▶ **Your objective**
Lines from the one containing "X332740Y178140D03*" through the end of the entries below: set them down exactly, both ends included, with nothing added.

⁂

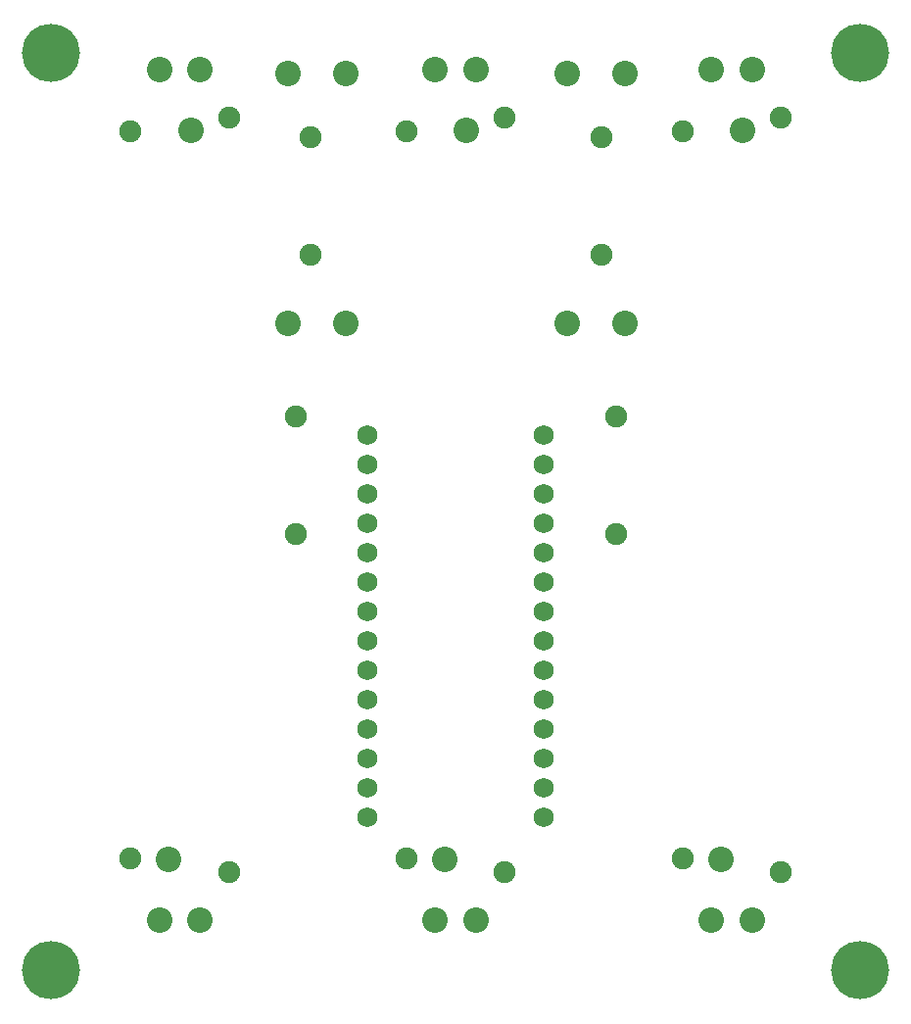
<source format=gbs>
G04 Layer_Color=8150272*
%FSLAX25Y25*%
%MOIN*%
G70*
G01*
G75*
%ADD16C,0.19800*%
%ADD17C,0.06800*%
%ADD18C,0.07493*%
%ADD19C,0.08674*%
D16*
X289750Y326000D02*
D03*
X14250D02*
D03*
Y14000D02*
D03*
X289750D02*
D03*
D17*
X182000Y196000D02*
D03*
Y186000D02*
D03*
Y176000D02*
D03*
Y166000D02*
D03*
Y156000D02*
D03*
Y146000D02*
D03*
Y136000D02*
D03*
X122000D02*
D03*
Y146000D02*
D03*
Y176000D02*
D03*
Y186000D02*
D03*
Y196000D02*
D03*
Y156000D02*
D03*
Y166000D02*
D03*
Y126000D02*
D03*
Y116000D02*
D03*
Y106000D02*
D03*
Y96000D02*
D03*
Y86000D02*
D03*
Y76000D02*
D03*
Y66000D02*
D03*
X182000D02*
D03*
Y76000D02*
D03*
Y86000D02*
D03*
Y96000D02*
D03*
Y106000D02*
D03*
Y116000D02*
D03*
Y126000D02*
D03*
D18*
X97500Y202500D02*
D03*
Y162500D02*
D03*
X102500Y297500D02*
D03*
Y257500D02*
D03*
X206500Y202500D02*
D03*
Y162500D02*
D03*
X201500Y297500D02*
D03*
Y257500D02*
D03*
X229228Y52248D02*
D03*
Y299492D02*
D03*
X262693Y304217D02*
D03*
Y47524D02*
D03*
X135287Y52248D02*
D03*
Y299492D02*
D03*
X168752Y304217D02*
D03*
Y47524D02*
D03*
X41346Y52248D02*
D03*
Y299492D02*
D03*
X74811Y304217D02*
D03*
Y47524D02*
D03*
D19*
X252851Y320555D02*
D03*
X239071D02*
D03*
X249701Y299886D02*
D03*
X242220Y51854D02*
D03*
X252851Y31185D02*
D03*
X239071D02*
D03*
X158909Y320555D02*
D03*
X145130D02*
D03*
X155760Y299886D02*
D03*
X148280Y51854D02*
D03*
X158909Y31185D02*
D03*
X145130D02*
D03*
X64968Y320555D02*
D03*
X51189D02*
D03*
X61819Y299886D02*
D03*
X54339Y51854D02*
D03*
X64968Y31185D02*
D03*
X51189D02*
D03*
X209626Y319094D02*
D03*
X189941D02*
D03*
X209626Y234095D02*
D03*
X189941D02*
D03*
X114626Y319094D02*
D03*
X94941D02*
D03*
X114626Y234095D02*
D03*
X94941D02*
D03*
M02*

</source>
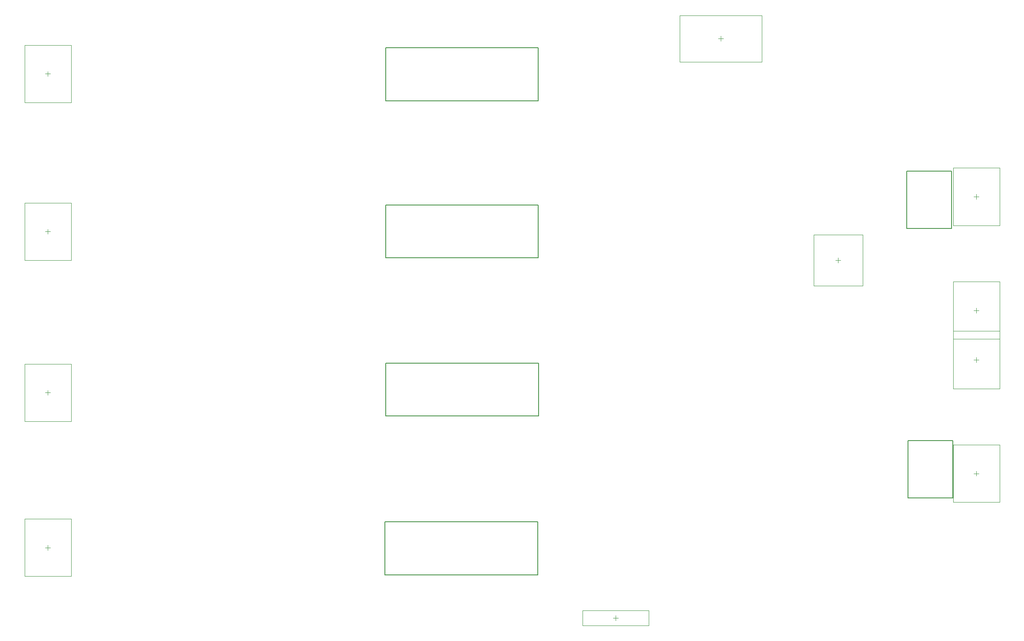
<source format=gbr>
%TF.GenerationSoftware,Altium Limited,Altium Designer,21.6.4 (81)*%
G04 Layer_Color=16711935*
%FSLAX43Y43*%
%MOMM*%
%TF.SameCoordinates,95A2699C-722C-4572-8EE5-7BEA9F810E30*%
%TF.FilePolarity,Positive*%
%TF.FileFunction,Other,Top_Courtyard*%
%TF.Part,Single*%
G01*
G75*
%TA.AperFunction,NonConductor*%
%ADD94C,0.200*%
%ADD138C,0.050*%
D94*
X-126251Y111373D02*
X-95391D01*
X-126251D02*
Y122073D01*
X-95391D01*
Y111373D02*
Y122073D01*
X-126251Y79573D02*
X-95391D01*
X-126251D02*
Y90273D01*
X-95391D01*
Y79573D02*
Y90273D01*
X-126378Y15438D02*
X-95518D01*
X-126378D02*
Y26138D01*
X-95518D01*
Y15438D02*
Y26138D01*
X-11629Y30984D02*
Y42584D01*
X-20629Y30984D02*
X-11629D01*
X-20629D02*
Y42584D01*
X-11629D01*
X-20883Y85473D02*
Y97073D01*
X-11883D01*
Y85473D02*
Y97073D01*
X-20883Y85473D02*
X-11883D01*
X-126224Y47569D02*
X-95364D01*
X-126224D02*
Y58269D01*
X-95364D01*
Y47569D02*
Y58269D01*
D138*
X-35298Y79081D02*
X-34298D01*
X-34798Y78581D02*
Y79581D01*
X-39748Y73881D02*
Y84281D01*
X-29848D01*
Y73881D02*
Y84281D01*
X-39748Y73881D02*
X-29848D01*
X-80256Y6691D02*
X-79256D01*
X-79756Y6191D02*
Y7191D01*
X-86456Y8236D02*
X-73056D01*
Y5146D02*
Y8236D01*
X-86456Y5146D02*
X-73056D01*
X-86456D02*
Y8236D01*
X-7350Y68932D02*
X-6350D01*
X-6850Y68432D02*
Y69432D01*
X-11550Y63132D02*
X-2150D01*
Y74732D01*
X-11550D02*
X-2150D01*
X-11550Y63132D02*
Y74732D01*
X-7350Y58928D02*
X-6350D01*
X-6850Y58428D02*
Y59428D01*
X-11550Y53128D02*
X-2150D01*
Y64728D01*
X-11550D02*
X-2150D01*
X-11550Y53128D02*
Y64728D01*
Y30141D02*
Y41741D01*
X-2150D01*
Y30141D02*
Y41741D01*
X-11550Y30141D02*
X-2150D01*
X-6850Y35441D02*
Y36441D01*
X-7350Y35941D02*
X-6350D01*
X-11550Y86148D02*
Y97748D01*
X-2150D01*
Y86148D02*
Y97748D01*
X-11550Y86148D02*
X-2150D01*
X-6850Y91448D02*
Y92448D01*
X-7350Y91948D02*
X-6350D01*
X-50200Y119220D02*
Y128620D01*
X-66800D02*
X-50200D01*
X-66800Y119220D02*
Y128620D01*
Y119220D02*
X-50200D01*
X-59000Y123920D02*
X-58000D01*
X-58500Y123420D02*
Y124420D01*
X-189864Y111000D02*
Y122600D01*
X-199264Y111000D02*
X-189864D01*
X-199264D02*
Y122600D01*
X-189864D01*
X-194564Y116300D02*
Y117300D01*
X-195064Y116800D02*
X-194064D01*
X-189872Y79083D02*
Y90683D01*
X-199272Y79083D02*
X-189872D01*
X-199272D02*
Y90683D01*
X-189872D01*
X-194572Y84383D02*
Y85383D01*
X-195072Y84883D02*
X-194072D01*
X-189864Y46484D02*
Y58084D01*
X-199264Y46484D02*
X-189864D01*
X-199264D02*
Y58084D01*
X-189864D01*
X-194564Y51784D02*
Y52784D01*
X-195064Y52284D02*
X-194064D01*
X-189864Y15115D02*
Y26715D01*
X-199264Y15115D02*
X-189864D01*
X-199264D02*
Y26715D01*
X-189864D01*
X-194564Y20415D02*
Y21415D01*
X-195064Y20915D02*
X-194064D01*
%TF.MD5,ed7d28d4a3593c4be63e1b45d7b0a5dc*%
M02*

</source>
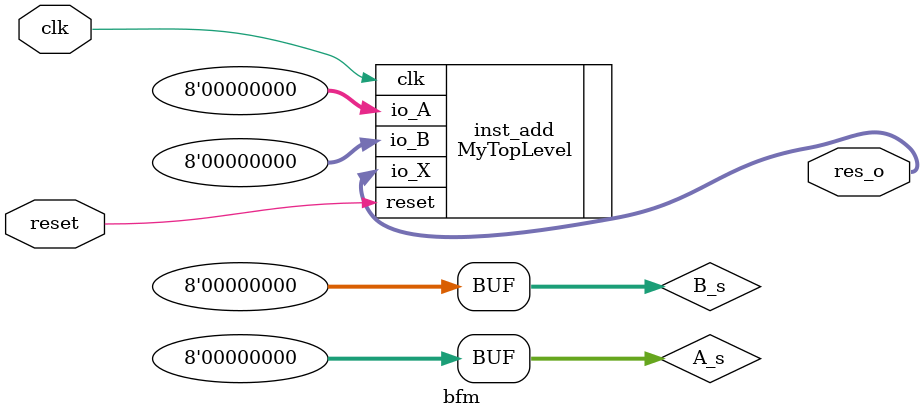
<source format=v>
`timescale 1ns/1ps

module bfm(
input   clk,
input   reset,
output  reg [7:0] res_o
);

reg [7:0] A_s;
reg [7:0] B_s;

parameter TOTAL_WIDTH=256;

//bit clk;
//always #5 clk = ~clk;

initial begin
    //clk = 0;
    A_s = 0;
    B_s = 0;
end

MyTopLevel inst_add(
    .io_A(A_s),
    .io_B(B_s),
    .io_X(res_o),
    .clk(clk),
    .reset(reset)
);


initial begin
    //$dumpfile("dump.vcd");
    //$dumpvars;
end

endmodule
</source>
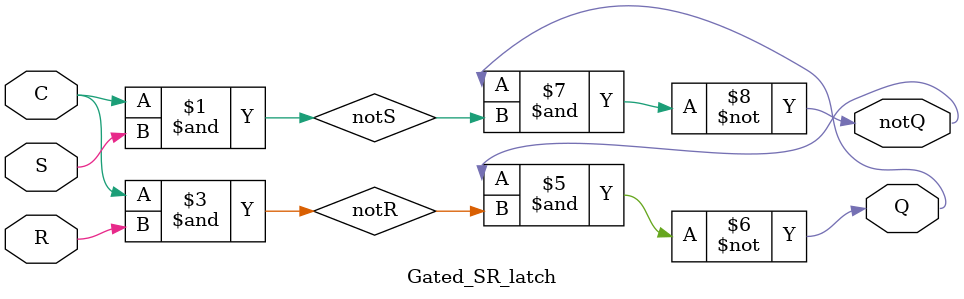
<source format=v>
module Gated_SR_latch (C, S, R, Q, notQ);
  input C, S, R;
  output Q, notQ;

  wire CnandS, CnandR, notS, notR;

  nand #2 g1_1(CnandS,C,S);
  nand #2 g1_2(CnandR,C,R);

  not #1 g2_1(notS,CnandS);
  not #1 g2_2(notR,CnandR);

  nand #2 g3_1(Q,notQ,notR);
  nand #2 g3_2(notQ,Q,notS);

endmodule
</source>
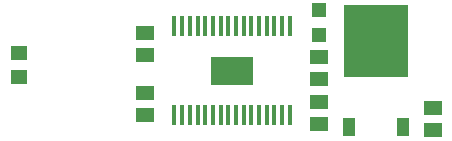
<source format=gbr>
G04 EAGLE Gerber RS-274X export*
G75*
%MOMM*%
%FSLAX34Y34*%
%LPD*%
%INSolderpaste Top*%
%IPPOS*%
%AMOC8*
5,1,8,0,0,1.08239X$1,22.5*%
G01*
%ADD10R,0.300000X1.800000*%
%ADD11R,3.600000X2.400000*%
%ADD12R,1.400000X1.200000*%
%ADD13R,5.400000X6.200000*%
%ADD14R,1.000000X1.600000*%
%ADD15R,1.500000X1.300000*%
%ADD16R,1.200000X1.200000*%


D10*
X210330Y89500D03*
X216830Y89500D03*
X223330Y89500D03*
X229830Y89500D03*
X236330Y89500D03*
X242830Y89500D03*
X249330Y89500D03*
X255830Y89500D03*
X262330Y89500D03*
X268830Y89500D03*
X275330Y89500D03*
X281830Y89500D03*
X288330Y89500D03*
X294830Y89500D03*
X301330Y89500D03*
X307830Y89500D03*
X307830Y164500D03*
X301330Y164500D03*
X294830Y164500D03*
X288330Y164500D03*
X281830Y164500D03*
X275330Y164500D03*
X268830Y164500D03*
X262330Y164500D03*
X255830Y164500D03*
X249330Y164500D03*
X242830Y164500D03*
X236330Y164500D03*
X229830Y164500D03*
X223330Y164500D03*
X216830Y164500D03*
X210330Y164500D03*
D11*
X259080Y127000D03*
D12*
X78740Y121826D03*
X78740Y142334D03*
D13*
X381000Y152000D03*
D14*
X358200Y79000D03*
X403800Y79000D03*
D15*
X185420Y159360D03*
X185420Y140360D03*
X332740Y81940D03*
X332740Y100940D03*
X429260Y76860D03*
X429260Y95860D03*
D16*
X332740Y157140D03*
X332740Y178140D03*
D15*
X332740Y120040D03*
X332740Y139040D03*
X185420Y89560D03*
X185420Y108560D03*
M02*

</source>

⁂

▶ **Reply**
X332740Y178140D03*
D15*
X332740Y120040D03*
X332740Y139040D03*
X185420Y89560D03*
X185420Y108560D03*
M02*

</source>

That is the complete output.